Our fortnightly maths prize for 13 October 2015 is about a problem in Ramsey theory, which is part of an area of maths called combinatorics. It’s a very active area now, important for computer science. When I studied maths at university, though, combinatorics was an obscure corner; the university offered no course in it. I’ve asked maths teachers at CoLA who’ve studied maths at university more recently, and none of them did a course in combinatorics either. You could do a university maths degree without even starting on this important area.

Here’s another story about how specialised. In Australia a few years ago, I was on a temporary contract at Brisbane State High School, which reckons itself the top academic school in the city. I discovered that an assignment on differential equations used for many years by the school had a chunk in it based on a mathematical error. I was sure it was an error; in fact I could prove it.

But I was worried that the school maths department would not want even to start reading an objection from someone there only on a temporary contract. I was wrong to worry: the other teachers read my proof. In the meantime, though, I phoned the specialist on differential equations at the local university to seek authoritative support.

Yes, she replied, what I’d written looked right. But it wasn’t quite her part of the theory of differential equations. I should ask someone else more specialised in that field, who was away on holiday… This, remember, was just for a high school assignment.

The learning about calculations which you do in school is important for maths, just as learning how to write legibly, how to touch-type, how to spell, how to punctuate, how to expand your vocabulary, is important for becoming a writer, poet, novelist, journalist, whatever.

But the maths which working mathematicians do is as much more an effort of imagination, beyond methods of calculation, as good poetry is beyond good handwriting and spelling. Or a brilliant performance at sport beyond practice routines.
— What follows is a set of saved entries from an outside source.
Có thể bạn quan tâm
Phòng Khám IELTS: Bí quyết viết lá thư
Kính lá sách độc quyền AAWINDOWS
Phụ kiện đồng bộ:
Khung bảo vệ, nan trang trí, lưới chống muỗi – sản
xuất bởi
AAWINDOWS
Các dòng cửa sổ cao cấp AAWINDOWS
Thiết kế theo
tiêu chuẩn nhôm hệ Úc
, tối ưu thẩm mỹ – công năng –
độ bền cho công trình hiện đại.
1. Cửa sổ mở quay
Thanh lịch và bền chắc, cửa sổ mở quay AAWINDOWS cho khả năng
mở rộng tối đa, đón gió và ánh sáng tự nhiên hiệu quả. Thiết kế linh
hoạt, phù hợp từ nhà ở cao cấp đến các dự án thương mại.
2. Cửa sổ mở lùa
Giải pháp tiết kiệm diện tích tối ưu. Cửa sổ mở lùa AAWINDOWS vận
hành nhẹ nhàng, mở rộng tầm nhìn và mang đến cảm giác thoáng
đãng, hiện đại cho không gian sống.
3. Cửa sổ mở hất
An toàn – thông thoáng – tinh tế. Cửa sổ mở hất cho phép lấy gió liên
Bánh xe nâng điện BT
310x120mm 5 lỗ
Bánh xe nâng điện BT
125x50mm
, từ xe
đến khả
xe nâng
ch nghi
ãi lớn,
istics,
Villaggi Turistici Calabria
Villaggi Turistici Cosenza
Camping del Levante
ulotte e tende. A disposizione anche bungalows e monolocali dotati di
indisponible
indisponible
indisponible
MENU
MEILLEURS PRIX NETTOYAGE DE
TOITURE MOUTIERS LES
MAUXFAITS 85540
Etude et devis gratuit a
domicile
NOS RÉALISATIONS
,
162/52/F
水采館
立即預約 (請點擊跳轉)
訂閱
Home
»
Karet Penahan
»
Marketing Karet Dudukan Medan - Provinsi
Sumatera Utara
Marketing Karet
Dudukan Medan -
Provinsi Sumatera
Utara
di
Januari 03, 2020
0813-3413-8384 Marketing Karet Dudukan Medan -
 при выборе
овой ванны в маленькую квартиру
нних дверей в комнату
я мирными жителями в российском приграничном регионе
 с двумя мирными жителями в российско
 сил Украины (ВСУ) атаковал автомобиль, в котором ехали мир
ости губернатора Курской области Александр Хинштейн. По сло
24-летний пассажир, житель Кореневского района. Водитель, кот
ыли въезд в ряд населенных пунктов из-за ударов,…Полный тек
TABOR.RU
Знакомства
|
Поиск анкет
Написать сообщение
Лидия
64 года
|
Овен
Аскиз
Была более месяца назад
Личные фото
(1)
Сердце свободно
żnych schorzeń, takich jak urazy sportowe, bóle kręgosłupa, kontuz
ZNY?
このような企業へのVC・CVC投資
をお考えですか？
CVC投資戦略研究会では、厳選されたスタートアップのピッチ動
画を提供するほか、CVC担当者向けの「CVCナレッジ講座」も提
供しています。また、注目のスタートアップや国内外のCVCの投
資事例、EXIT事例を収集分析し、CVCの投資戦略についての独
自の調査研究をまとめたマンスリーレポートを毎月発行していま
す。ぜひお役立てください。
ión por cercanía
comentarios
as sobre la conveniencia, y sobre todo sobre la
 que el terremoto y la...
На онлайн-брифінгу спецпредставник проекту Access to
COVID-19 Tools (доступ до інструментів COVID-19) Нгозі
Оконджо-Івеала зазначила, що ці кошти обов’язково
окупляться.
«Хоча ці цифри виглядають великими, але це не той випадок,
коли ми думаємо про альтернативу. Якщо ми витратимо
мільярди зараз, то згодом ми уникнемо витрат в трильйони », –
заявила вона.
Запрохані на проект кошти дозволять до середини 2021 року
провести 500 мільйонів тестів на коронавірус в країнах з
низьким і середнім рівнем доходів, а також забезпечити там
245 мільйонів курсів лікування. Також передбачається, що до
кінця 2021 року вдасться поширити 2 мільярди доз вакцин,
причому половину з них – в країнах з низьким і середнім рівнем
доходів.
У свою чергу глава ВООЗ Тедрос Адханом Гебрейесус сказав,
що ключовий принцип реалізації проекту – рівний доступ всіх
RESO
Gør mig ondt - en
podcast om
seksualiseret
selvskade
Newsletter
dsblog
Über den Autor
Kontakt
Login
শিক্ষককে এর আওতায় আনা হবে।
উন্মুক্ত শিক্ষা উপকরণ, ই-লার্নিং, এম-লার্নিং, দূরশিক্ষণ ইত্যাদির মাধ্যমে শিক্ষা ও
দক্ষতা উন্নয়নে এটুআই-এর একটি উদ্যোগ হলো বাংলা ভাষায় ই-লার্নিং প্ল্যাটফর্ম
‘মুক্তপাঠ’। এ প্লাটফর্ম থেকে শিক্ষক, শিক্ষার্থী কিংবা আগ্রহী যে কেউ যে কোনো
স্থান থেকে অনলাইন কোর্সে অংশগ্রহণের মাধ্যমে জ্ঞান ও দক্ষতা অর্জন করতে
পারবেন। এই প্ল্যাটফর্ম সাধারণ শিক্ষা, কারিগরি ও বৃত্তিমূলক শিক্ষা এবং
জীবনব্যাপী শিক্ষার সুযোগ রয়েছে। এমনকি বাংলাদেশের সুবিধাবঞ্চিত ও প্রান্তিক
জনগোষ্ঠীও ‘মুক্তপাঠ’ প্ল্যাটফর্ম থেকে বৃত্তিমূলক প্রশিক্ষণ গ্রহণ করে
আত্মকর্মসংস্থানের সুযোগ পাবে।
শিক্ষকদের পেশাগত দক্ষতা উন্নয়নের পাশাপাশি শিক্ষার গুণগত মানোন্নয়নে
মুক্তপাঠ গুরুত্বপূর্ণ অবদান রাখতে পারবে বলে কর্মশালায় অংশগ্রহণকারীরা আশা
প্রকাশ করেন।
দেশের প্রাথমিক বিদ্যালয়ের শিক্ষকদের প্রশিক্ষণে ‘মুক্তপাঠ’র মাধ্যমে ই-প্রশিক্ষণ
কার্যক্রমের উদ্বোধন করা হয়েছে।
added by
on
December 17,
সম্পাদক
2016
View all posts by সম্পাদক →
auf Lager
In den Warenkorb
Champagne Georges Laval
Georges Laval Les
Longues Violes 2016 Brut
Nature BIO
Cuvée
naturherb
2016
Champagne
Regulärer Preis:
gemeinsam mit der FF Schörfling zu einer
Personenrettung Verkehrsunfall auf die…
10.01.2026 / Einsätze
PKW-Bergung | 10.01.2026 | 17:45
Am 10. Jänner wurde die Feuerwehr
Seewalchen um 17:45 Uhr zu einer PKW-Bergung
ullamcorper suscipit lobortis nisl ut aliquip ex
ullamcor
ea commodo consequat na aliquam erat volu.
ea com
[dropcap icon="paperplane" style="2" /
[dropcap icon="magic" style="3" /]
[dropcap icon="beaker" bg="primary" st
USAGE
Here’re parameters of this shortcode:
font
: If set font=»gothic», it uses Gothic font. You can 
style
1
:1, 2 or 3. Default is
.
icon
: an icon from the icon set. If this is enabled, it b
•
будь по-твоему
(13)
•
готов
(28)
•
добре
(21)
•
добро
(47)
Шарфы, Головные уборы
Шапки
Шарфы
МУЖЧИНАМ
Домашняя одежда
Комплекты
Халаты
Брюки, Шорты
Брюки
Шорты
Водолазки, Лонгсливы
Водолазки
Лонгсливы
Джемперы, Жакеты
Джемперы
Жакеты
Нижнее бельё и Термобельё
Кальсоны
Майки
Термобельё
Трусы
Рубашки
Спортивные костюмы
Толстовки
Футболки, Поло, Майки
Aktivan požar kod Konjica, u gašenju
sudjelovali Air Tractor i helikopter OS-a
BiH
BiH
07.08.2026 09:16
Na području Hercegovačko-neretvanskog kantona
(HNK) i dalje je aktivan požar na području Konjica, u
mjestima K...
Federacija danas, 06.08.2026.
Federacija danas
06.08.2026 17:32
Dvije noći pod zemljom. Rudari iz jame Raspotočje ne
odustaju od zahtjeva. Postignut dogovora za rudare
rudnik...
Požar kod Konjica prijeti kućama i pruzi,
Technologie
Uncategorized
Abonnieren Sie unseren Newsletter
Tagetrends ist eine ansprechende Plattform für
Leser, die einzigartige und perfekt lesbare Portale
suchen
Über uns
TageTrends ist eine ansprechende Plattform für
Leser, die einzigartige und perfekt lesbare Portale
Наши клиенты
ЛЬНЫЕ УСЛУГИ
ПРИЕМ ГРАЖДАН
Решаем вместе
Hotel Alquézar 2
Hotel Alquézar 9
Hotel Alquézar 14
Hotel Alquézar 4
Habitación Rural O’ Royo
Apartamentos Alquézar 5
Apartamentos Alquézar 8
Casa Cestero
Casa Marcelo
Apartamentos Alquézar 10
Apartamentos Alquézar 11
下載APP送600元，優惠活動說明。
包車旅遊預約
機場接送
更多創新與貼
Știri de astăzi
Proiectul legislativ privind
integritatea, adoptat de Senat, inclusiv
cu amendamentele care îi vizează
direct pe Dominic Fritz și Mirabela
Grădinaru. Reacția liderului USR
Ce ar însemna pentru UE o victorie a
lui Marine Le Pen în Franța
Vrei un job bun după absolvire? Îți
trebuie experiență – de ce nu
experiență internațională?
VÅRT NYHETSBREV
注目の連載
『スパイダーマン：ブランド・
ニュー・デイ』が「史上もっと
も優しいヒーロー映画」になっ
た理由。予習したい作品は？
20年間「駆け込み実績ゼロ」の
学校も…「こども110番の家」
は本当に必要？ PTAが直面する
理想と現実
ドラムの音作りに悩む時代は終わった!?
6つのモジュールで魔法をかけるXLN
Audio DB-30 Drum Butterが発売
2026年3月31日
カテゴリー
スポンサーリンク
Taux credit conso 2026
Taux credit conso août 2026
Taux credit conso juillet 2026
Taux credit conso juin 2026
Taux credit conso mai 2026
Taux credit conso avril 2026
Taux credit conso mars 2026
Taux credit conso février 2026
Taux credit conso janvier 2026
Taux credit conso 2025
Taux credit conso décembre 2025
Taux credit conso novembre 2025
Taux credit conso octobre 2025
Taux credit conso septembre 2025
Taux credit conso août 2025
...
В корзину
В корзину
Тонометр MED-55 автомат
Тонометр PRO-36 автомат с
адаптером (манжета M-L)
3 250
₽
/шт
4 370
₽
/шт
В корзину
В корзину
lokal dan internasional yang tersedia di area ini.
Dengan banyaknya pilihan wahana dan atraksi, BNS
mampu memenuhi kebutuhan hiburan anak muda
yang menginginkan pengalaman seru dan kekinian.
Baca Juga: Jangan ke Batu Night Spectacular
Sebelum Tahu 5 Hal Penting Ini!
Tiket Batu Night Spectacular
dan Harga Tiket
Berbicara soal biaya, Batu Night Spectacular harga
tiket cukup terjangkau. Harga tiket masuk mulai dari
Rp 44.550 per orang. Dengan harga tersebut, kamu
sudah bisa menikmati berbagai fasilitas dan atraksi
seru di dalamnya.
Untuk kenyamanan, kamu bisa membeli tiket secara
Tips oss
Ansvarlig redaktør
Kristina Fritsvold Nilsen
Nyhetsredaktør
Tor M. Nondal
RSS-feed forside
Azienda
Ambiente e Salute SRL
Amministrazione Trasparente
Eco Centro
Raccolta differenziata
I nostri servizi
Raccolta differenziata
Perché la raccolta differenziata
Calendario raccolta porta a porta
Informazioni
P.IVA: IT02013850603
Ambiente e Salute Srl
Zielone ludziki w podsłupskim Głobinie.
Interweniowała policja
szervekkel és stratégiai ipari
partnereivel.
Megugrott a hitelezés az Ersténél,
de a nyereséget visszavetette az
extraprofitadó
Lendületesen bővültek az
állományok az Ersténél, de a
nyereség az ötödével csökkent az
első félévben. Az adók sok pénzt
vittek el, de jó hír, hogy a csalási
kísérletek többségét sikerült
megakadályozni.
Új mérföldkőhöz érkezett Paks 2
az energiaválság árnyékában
David Hilbert remarked, when told that one of his students had given up maths to become a poet: “Good. He didn’t have enough imagination to be a mathematician”.

Carl Gauss, asked how he got his results, replied simply: “By systematically trying things out”. The modern French mathematician Alain Connes says that in mathematical research: “The main error to be avoided is trying to attack the problem head-on”.

What makes a good mathematician is imagination, to imagine different concepts and different ways of approaching problems. Wide knowledge, to be able to review in your mind a lot of different angles on a problem. Deft and accurate calculation, to be able to test quickly and accurately whether a method will work. And stubborn persistence, to be able to keep on trying different ideas, day after day.